JCC: Working with Luis was like living with him. We would be in some small Spanish or Mexican village, miles away from any big city. We would spend time talking, drinking, walking together. It was very intimate, with very few distractions. By sharing experiences together, we could improvise freely and then eventually write down the film scene by scene. It doesn't appear so, but there was little or no improvisation on the Bunuel films....we did not make many changes when on the set. After a film or two, we had a shared common language and point of view that made the collaboration process so rewarding and fun.
SM: You have worked with some of the great French filmmakers of all time, including Louis Malle, Jean-Luc Godard and Jacques Deray. What was it like working with these individualistic directors?
JCC: We shared the same feeling that cinema had the potential to influence hearts and minds. Also, for these directors, the script was like the first draft for the finished film. As the film was being made, it was constantly refined by things they would find on set or by accidents that no one expected. The final version of the film was only figured out in the editing process, so one had to be open to the possibilities of chance, accident and fate. I felt comfortable in that environment.

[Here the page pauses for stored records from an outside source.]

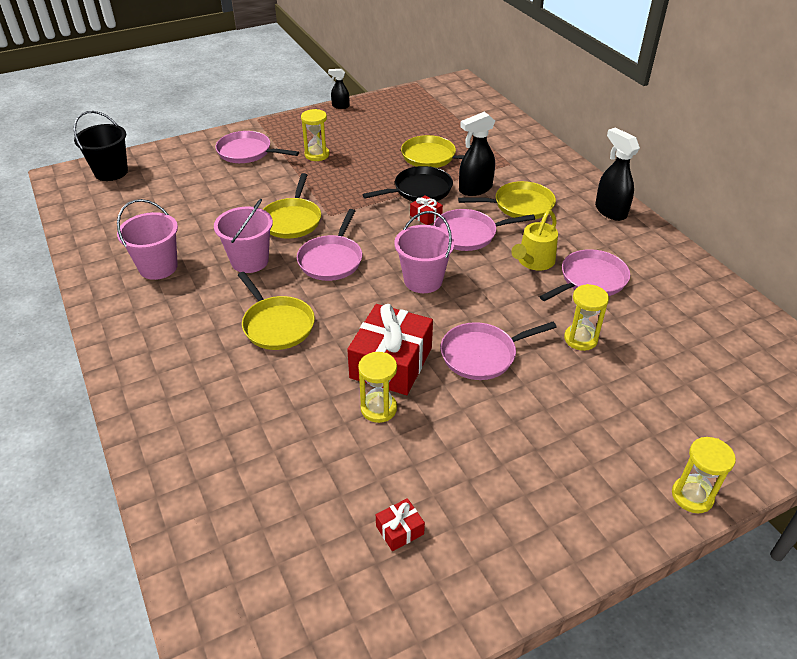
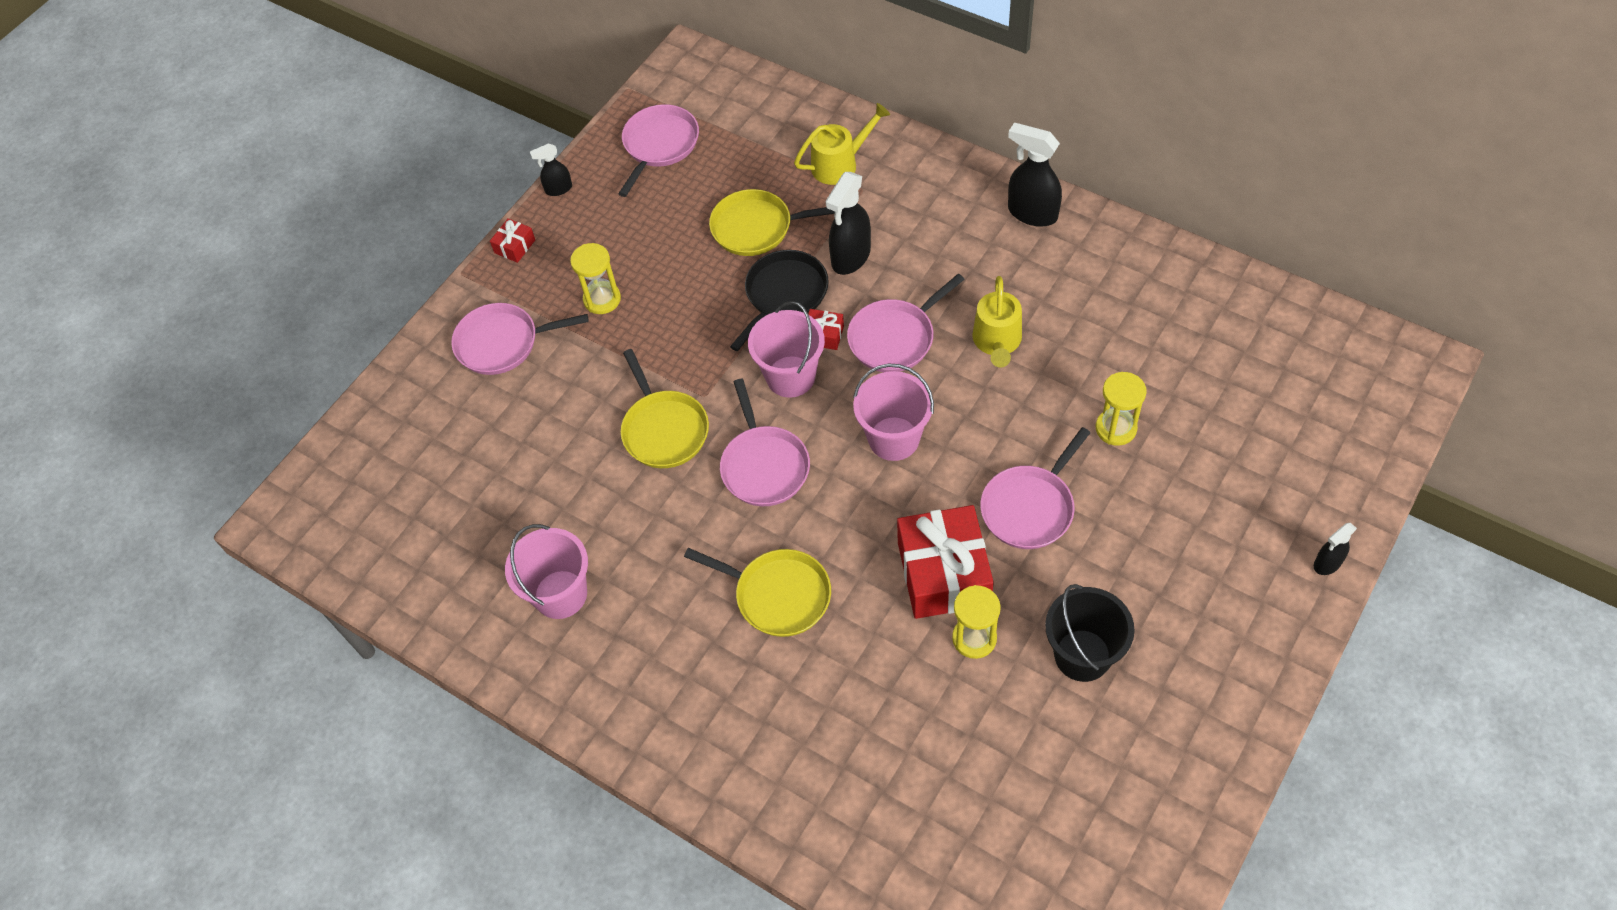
camera: 25 degrees left, 15 degrees up
black bucket [74,111,128,181] -> black bucket moved to [1045,584,1135,682]
pink bucket [214,199,273,273] -> pink bucket moved to [748,301,825,398]
red gift [376,498,425,551] -> red gift moved to [490,218,535,263]
yellow pan [458,181,556,219] -> none
pink pan [539,249,630,301] -> pink pan moved to [618,104,699,197]
yellow hourglass [672,437,736,513] -> black spray bottle [1314,523,1357,575]
none -> yellow watering can [794,103,890,185]

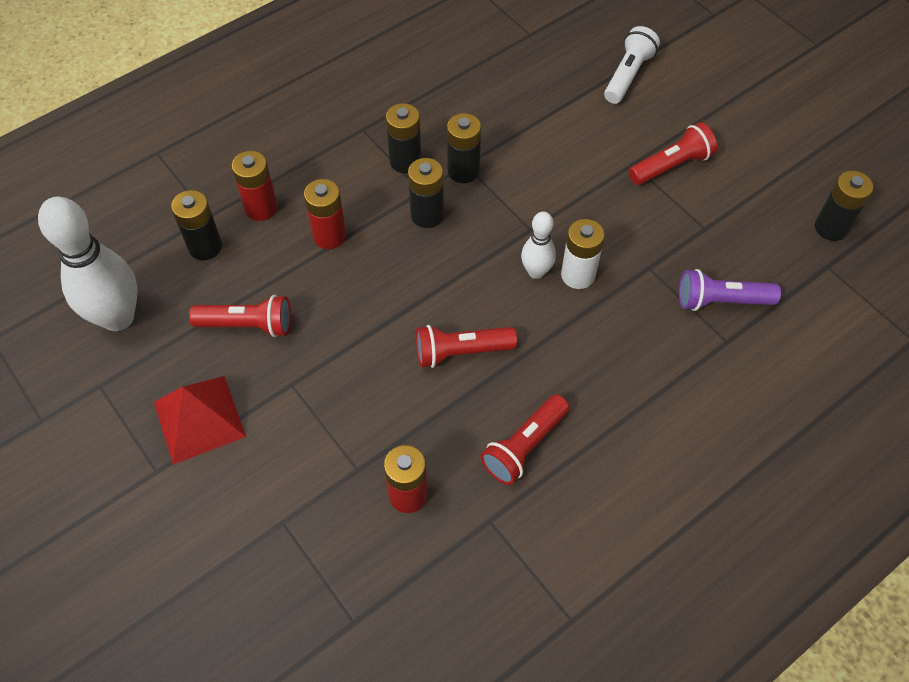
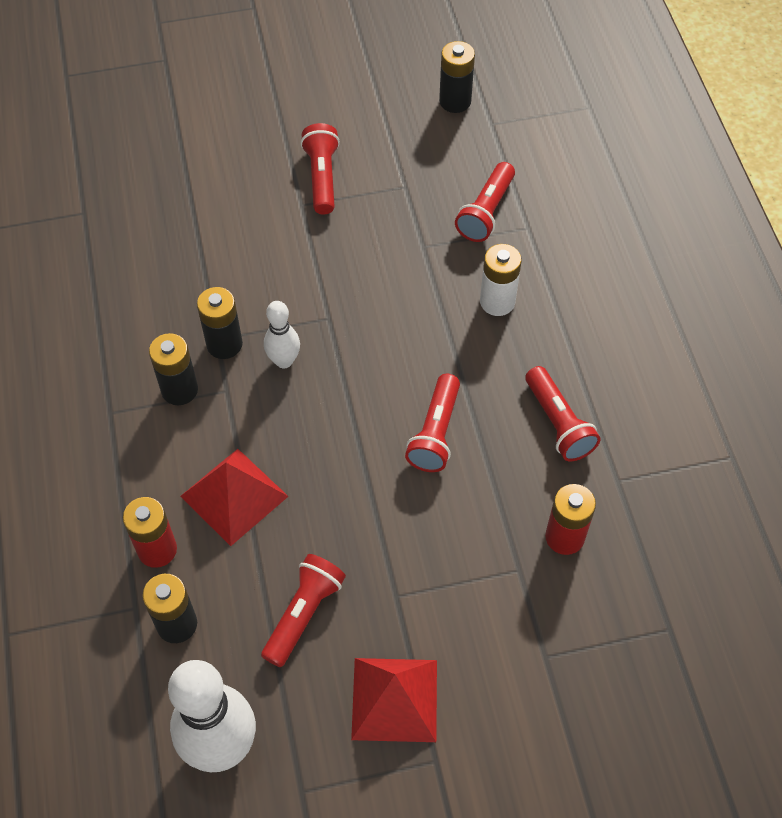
camera: 65 degrees left, 0 degrees up
red battery [304,179,346,249] -> red pyramid [180,449,289,546]
black battery [408,158,444,228] -> none
white bowling pin [521,211,556,279] -> white bowling pin moved to [264,301,300,368]
white battery [561,219,605,289] -> white battery moved to [480,244,522,316]
white flashlight [604,26,660,104] -> none
purple flashlight [679,269,781,311] -> red flashlight [455,162,515,242]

SM: Another filmmaker with whom you have worked several times is Milos Forman. Starting with the satire TAKING OFF in 1972, Forman's first American film, through VALMONT and the current GOYA'S GHOSTS, what is it about Forman's style that has kept you interested in working with him over the years?
JCC: Milos works in a similar fashion to Bunuel. When we were researching GOYA'S GHOSTS, we spent time traveling in the Spanish provinces, spending every moment together. When we then returned to Milo's home in Connecticut, we both had the same point of reference on Spain and the tragic story of the great painter Goya. We see things from a similar perspective and that makes the collaboration process very enjoyable.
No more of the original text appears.